|Current mood:|| cranky|
|Current music:||'Are you happy now?' Michelle Branch|
Well, I left on Friday night to go to Holiday World in Indiana with my youth group. I was all excited cuz I didn't have to work that day...Long behold, I got called in cuz Donna quit. I worked for 4 hours before having to rush home, take a shower, register for school, do laundry and pack before I had to meet at church at 5 pm. On the way down there, we passed Eric's house and I couldn't help but miss him. I really do think about him a lot. I miss him. We had fun at Holiday World but I got a little sunburned. I even flirted with Tim a while. I really do like him. Before, I just thought he was cute, but after hanging out with him for a while I really think he is funny, nice, and pretty easygoing. I don't know though, going out with the pastor's son might not be too good of an idea, and I'm sure Alicia won't like it. She might think that's the only reason I'm friends with her (which is not true). I didnt' get much sleep while I was away, so I'm crabby and tired.

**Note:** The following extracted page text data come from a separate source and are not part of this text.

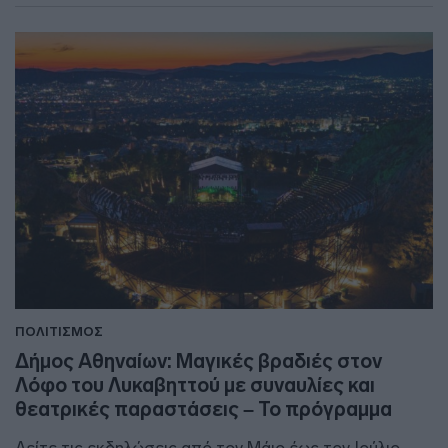
ΠΟΛΙΤΙΣΜΟΣ
Δήμος Αθηναίων: Μαγικές βραδιές στον
Λόφο του Λυκαβηττού με συναυλίες και
θεατρικές παραστάσεις – Το πρόγραμμα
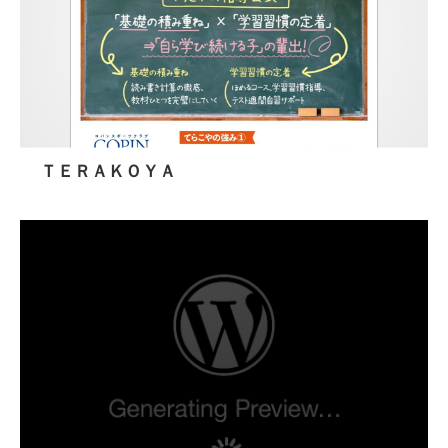
ＴＥＲＡＫＯＹＡ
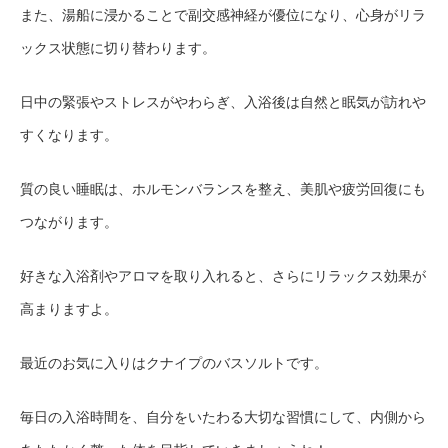
また、湯船に浸かることで副交感神経が優位になり、心身がリラ
ックス状態に切り替わります。
日中の緊張やストレスがやわらぎ、入浴後は自然と眠気が訪れや
すくなります。
質の良い睡眠は、ホルモンバランスを整え、美肌や疲労回復にも
つながります。
好きな入浴剤やアロマを取り入れると、さらにリラックス効果が
高まりますよ。
最近のお気に入りはクナイプのバスソルトです。
毎日の入浴時間を、自分をいたわる大切な習慣にして、内側から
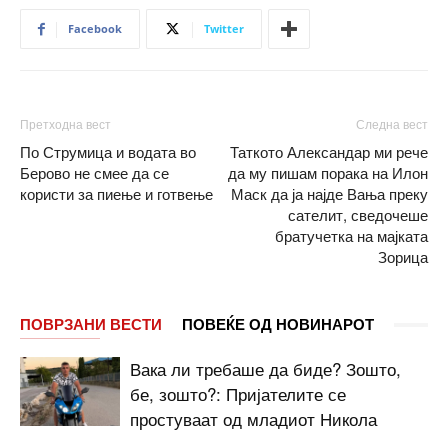
Facebook
Twitter
Претходна вест
Следна вест
По Струмица и водата во
Таткото Александар ми рече
Берово не смее да се
да му пишам порака на Илон
користи за пиење и готвење
Маск да ја најде Вања преку
сателит, сведочеше
братучетка на мајката
Зорица
ПОВРЗАНИ ВЕСТИ
ПОВЕЌЕ ОД НОВИНАРОТ
Вака ли требаше да биде? Зошто,
бе, зошто?: Пријателите се
простуваат од младиот Никола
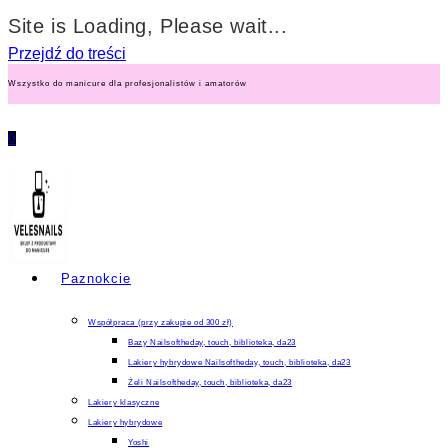
Site is Loading, Please wait...
Przejdź do treści
Wszystko do manicure dla profesjonalistów i amatorów
0
Paznokcie
Współpraca (przy zakupie od 300 zł)
Bazy Nailsoftheday, touch, biblioteka, da23
Lakiery hybrydowe Nailsoftheday, touch, biblioteka, da23
Żeli Nailsoftheday, touch, biblioteka, da23
Lakiery klasyczne
Lakiery hybrydowe
Yoshi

I called Eric today and told him that I still have his jersey so he needs to figure out what to do. I really do miss him. I realized that when I had to force myself to flirt with other guys. Eric is the one I want, but I already blew my chances with him, and he already blew them with me. We're over but I just can't accept it.
Tomorrow I have volleyball tryouts but I'm still confused whether I should try out or not. In my heart I know that my senior year won't be the same without one of the things I love the most, but at the same time I'm unsure what it would feel like it if wasn't there. Anyways, I'm still undecided. Only 17 hours left to decided and I'm still torn. I wish things were easier than this, but that wouldn't be any fun now would it?